◆ YOUR INSTRUCTIONS: Stop after the line containing "desapercibidos y cuando incomodan pueden ser"; retype every line of the data before it exactly, starting from the first.

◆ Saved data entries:
-*-

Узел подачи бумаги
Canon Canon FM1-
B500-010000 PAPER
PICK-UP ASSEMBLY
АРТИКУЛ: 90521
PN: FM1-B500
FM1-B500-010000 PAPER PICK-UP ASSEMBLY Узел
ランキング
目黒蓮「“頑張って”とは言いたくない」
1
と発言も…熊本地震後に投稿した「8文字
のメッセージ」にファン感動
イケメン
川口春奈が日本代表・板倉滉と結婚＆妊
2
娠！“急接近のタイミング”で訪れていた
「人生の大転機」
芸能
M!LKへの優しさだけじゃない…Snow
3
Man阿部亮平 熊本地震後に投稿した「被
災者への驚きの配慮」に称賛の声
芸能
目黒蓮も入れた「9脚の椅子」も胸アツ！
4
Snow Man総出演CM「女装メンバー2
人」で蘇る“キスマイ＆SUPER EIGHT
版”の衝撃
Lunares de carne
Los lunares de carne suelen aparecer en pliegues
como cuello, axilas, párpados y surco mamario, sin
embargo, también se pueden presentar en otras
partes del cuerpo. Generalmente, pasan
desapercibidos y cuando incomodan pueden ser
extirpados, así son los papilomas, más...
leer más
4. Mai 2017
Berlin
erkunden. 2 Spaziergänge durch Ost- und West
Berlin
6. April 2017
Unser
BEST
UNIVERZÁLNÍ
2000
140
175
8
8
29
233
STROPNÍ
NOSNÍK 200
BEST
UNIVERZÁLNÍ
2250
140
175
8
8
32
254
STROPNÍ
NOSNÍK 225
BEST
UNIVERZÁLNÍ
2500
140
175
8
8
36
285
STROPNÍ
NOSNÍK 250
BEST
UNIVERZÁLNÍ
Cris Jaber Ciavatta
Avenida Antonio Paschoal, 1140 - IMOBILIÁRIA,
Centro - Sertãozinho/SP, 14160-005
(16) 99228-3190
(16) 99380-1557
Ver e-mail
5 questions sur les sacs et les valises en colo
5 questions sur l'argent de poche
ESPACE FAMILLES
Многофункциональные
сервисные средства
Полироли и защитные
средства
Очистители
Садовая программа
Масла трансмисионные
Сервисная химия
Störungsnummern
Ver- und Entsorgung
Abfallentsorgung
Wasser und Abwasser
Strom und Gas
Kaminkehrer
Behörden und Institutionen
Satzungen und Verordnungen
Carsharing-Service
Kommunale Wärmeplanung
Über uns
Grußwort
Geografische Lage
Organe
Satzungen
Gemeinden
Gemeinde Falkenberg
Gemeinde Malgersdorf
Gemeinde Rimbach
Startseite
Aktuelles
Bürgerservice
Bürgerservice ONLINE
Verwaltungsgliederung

-*-

◆ OUTPUT FOR THIS EXERCISE:
Узел подачи бумаги
Canon Canon FM1-
B500-010000 PAPER
PICK-UP ASSEMBLY
АРТИКУЛ: 90521
PN: FM1-B500
FM1-B500-010000 PAPER PICK-UP ASSEMBLY Узел
ランキング
目黒蓮「“頑張って”とは言いたくない」
1
と発言も…熊本地震後に投稿した「8文字
のメッセージ」にファン感動
イケメン
川口春奈が日本代表・板倉滉と結婚＆妊
2
娠！“急接近のタイミング”で訪れていた
「人生の大転機」
芸能
M!LKへの優しさだけじゃない…Snow
3
Man阿部亮平 熊本地震後に投稿した「被
災者への驚きの配慮」に称賛の声
芸能
目黒蓮も入れた「9脚の椅子」も胸アツ！
4
Snow Man総出演CM「女装メンバー2
人」で蘇る“キスマイ＆SUPER EIGHT
版”の衝撃
Lunares de carne
Los lunares de carne suelen aparecer en pliegues
como cuello, axilas, párpados y surco mamario, sin
embargo, también se pueden presentar en otras
partes del cuerpo. Generalmente, pasan
desapercibidos y cuando incomodan pueden ser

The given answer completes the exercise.